# [ACTIVITY]
Return, character for character, only the lines starting at the one containing "- 허리디스크 치료 받아도 잘 낫지" and ending at the one containing "10,800 / 2,800 / 2,900 mm", with both of those lines included. Leave the pictures out of your answer.

___ INFORMATION GIVEN ___

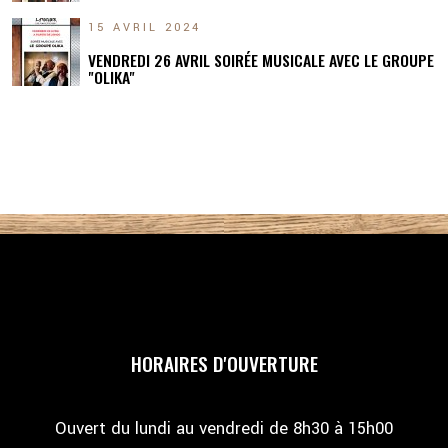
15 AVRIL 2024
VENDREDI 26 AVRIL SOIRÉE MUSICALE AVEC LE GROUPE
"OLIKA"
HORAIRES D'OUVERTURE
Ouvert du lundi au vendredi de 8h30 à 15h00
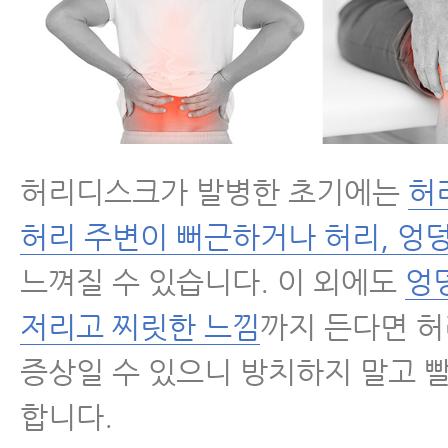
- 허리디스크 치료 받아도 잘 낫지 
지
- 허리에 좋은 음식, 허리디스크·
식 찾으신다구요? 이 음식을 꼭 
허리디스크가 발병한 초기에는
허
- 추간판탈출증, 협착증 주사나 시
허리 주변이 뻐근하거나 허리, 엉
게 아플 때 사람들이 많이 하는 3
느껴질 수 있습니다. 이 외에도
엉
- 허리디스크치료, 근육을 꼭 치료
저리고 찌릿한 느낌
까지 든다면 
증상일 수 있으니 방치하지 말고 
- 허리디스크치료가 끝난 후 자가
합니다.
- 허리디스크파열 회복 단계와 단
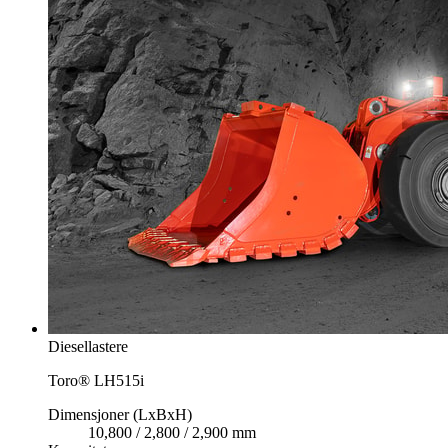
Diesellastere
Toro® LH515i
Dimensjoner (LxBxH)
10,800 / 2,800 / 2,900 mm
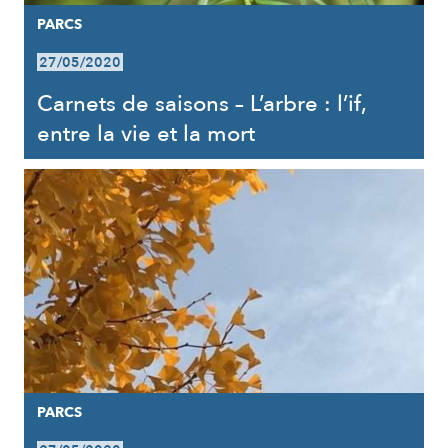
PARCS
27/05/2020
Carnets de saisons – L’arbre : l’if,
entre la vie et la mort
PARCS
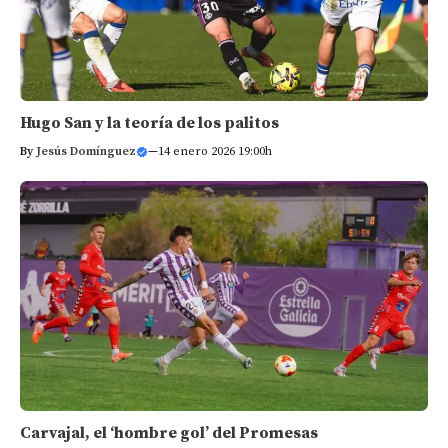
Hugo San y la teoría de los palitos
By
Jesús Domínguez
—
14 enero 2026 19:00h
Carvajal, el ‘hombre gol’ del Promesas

___
___ INFORMATION GIVEN ___

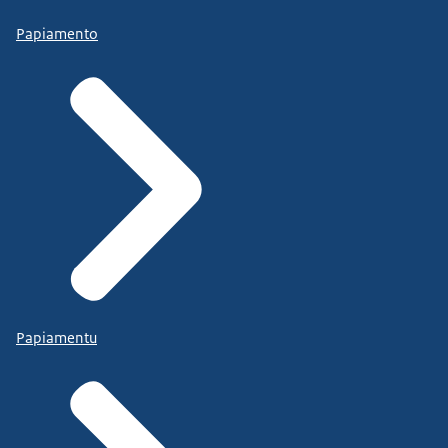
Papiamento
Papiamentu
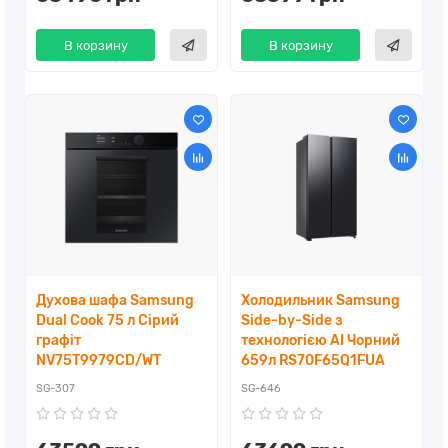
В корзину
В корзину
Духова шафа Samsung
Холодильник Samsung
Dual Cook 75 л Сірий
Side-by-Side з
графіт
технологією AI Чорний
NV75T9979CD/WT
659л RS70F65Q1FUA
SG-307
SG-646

___
___ INFORMATION GIVEN ___

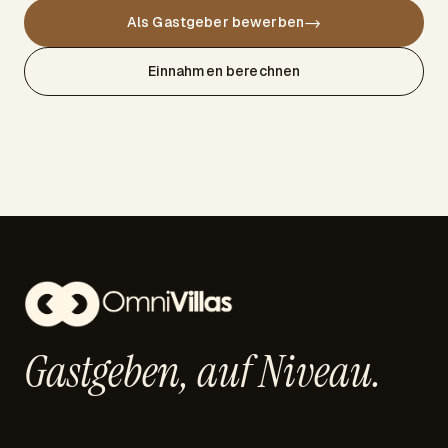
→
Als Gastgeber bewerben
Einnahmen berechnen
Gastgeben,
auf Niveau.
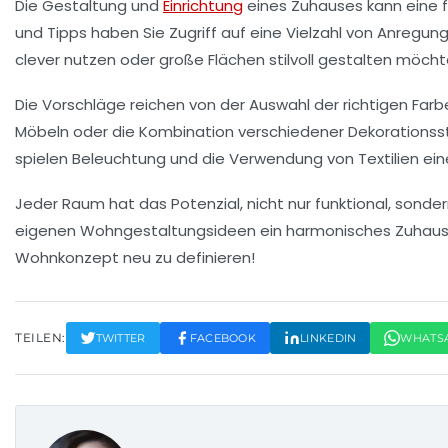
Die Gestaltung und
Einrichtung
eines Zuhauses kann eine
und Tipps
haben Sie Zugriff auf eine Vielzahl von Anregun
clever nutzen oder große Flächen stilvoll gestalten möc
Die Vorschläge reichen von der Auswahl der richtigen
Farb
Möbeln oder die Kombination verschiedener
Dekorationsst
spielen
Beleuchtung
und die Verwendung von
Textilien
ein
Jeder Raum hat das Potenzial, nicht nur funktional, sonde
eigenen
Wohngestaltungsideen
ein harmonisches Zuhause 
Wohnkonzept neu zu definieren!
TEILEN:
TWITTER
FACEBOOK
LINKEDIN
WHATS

___

# [RESPONSE BOX]
- 허리디스크 치료 받아도 잘 낫지 
지
- 허리에 좋은 음식, 허리디스크·
식 찾으신다구요? 이 음식을 꼭 
허리디스크가 발병한 초기에는
허
- 추간판탈출증, 협착증 주사나 시
허리 주변이 뻐근하거나 허리, 엉
게 아플 때 사람들이 많이 하는 3
느껴질 수 있습니다. 이 외에도
엉
- 허리디스크치료, 근육을 꼭 치료
저리고 찌릿한 느낌
까지 든다면 
증상일 수 있으니 방치하지 말고 
- 허리디스크치료가 끝난 후 자가
합니다.
- 허리디스크파열 회복 단계와 단
Diesellastere
Toro® LH515i
Dimensjoner (LxBxH)
10,800 / 2,800 / 2,900 mm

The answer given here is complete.